Begin
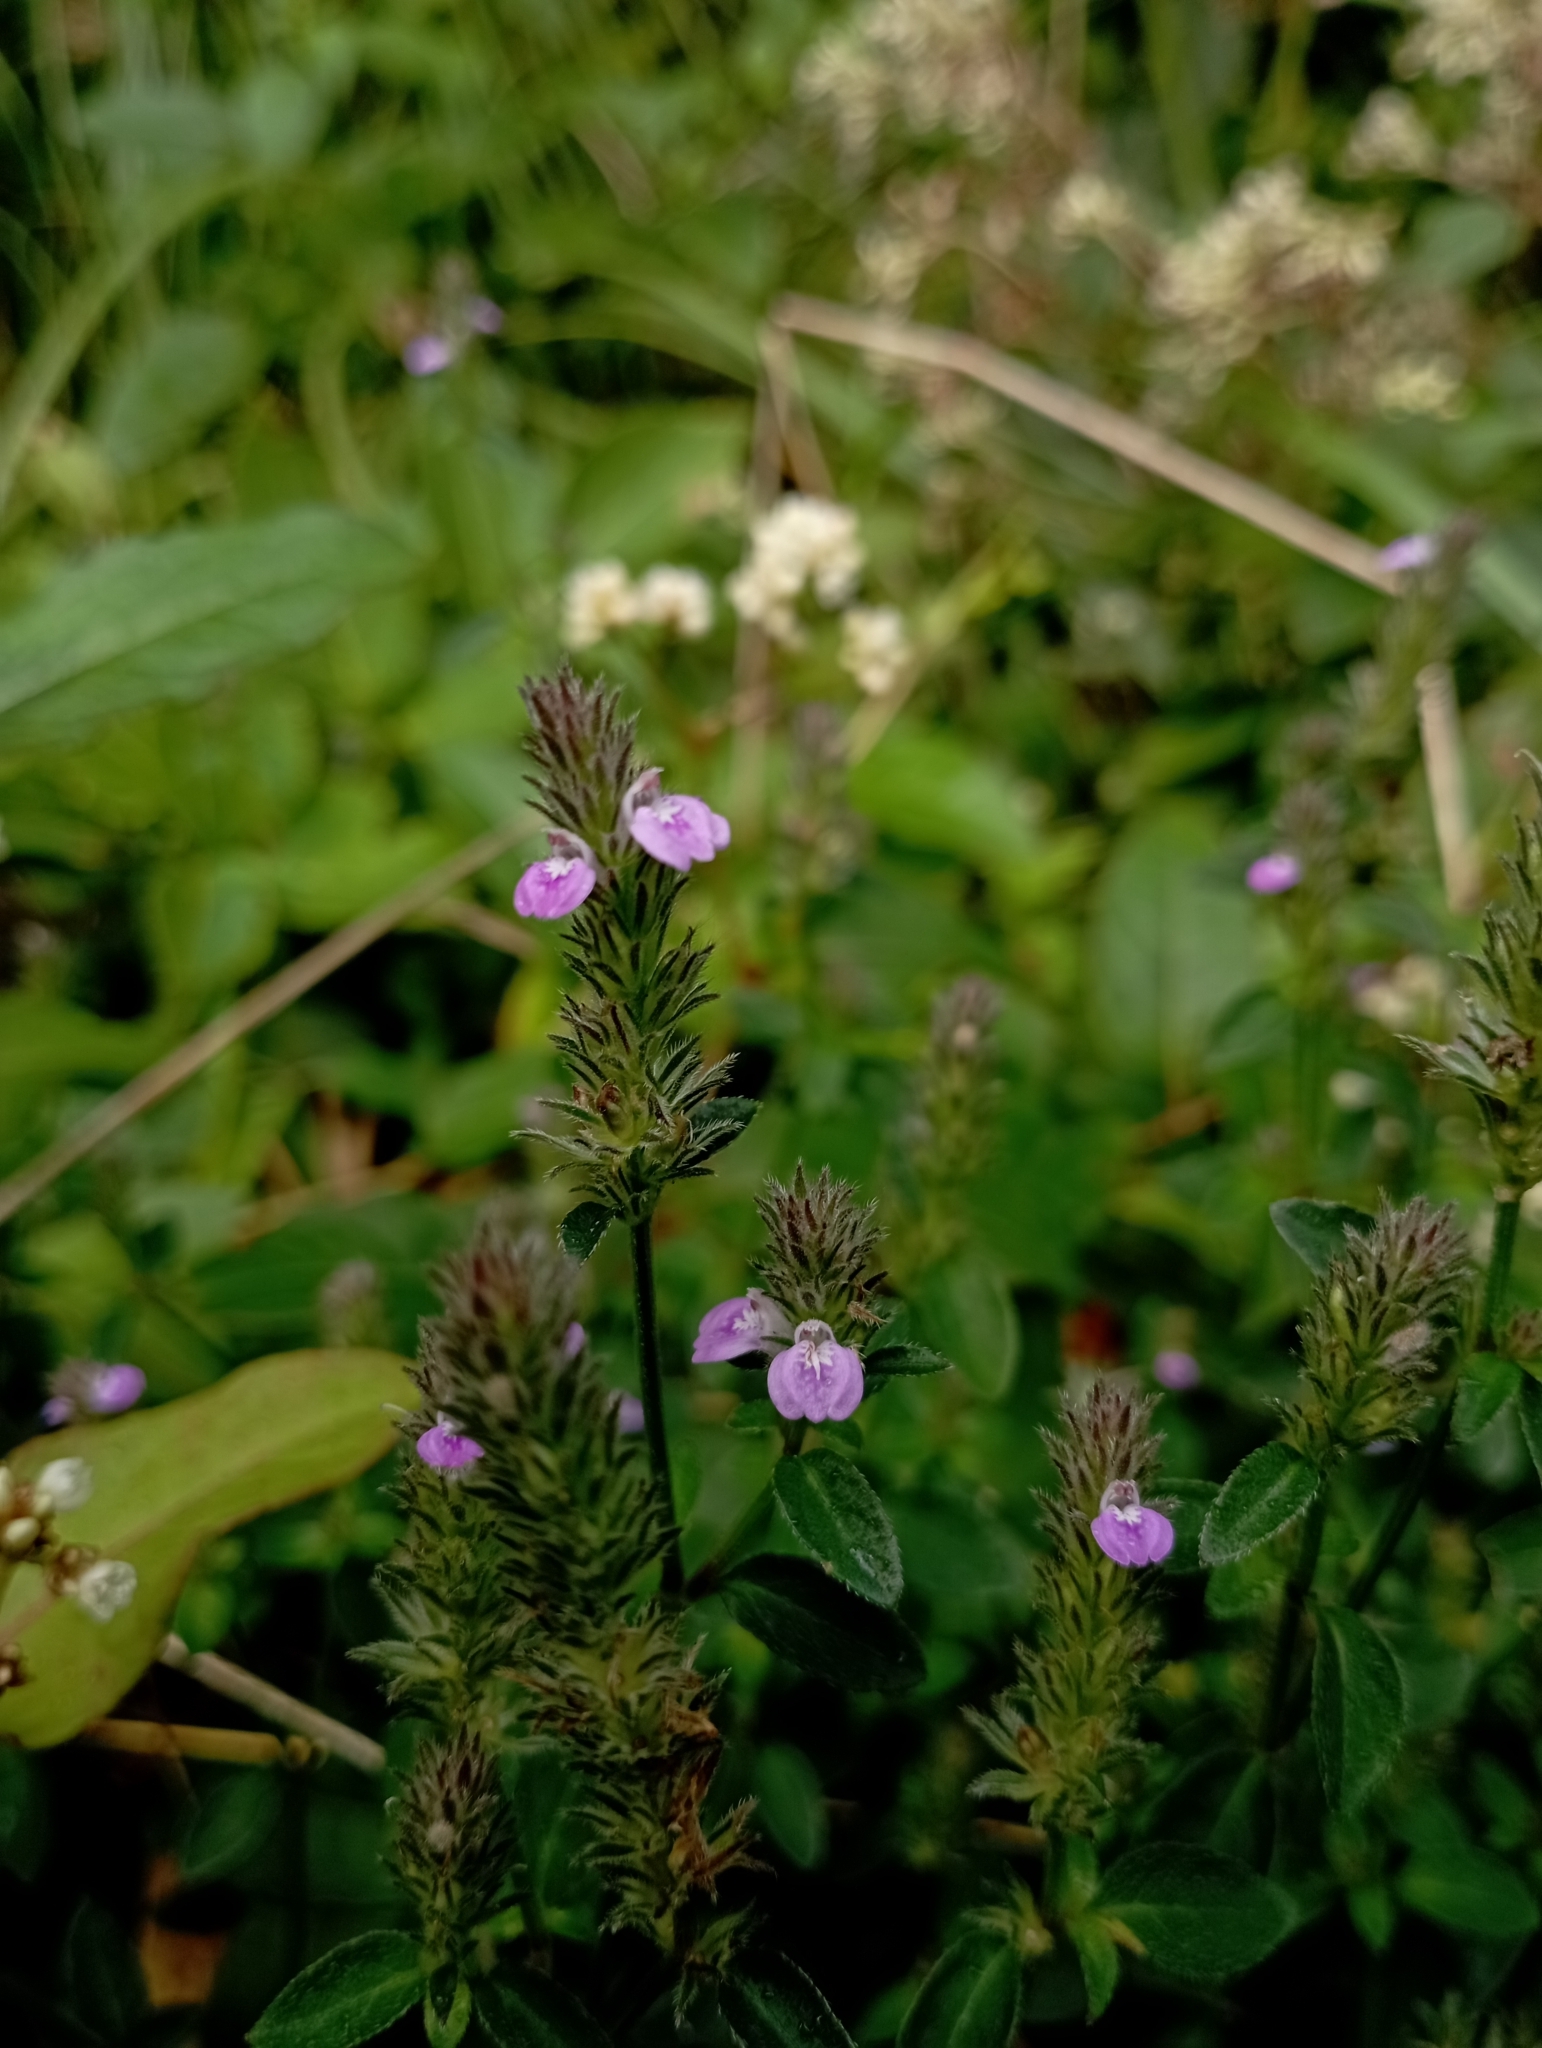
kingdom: Plantae
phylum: Tracheophyta
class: Magnoliopsida
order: Lamiales
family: Acanthaceae
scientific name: Acanthaceae
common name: Acanthaceae
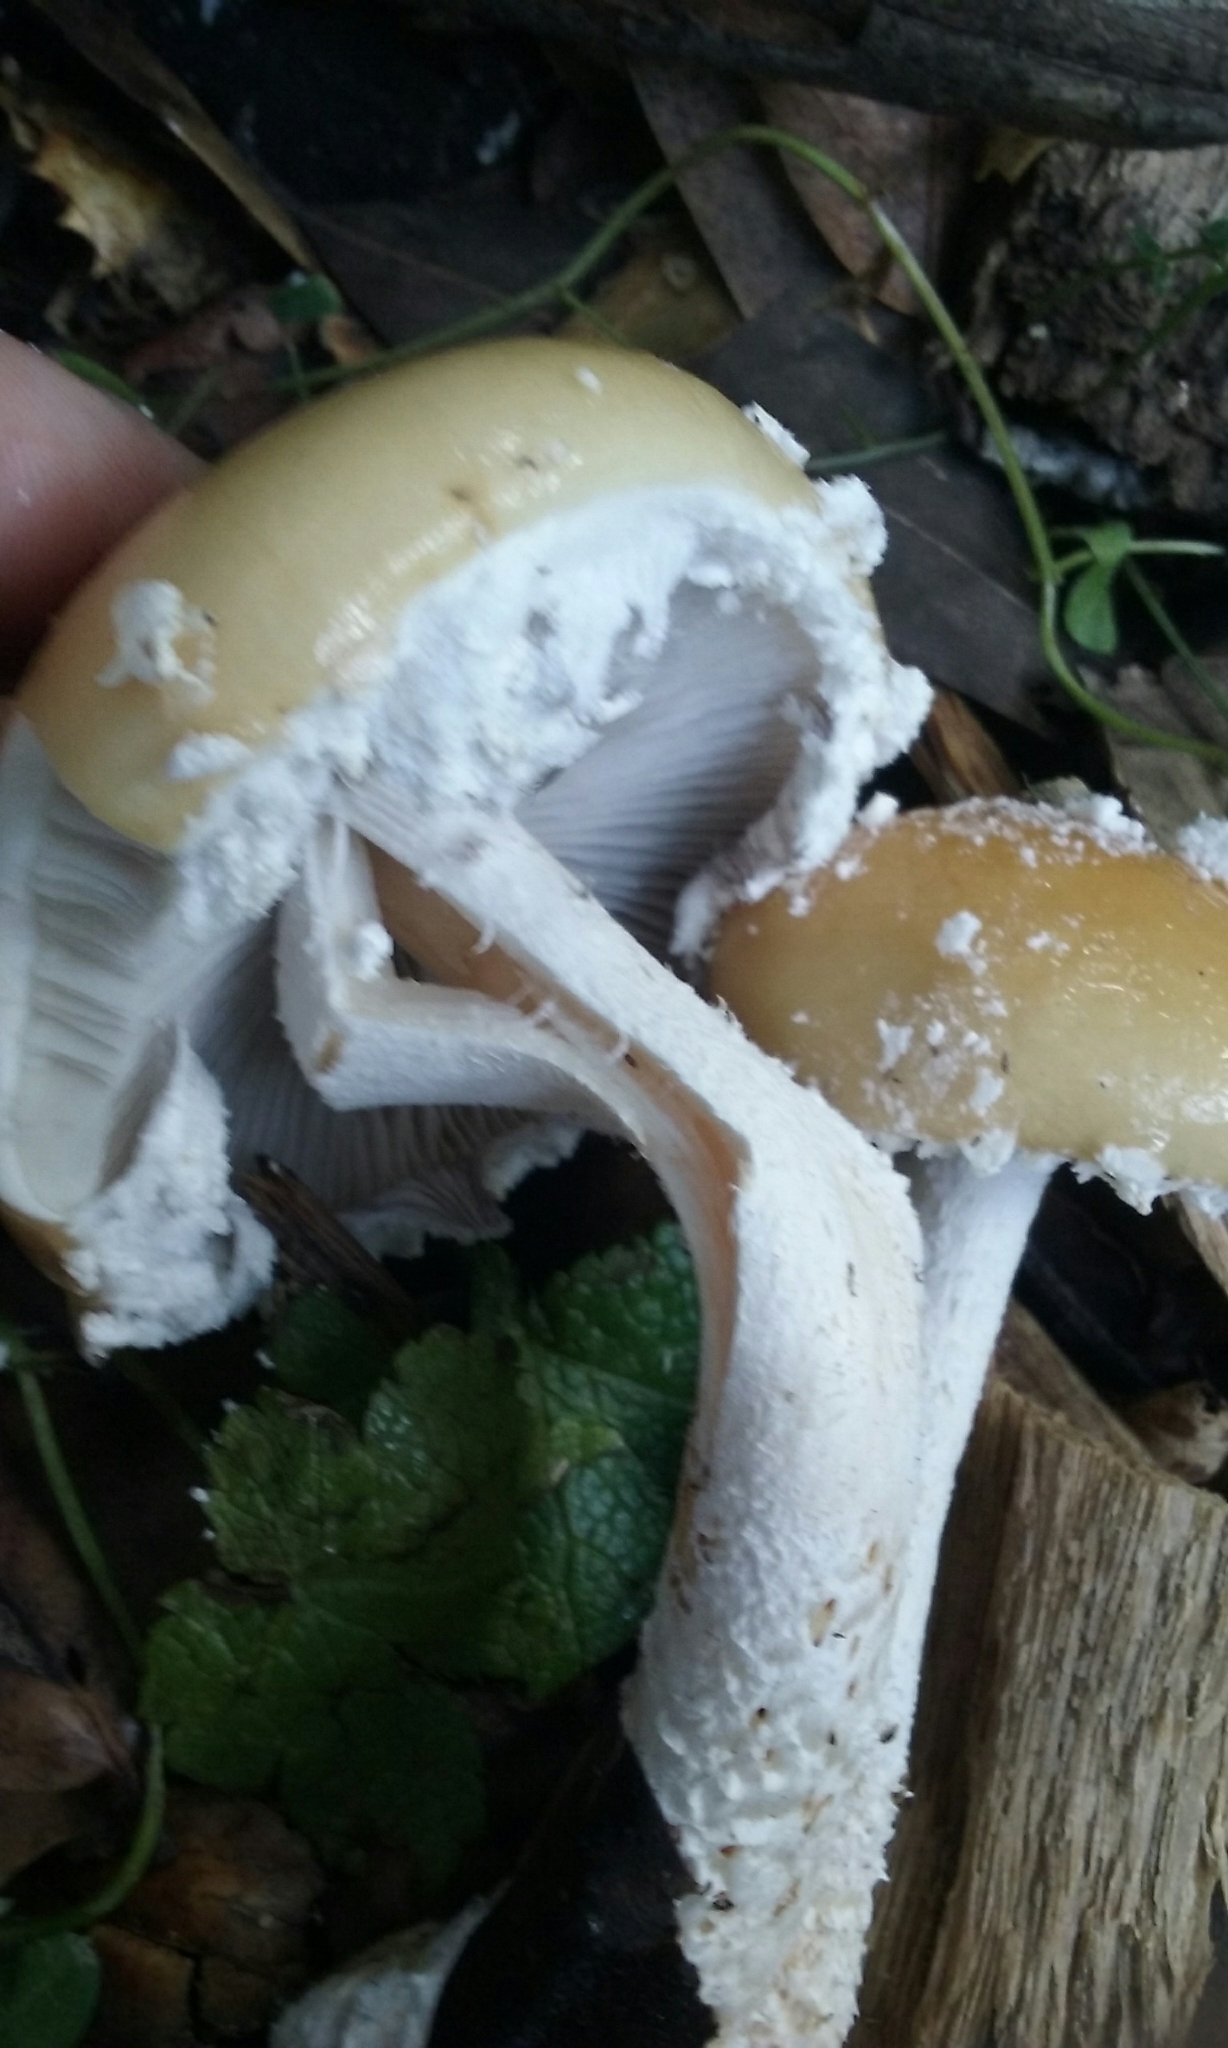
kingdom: Fungi
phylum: Basidiomycota
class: Agaricomycetes
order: Agaricales
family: Strophariaceae
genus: Stropharia
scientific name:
End
Substitute "binomial" for "scientific name" in the data, starting at the line "class: Magnoliopsida" and ending at the end of the data, and give those lines again with nothing else changed. Leave the pictures out.

class: Magnoliopsida
order: Lamiales
family: Acanthaceae
binomial: Acanthaceae
common name: Acanthaceae
kingdom: Fungi
phylum: Basidiomycota
class: Agaricomycetes
order: Agaricales
family: Strophariaceae
genus: Stropharia
binomial:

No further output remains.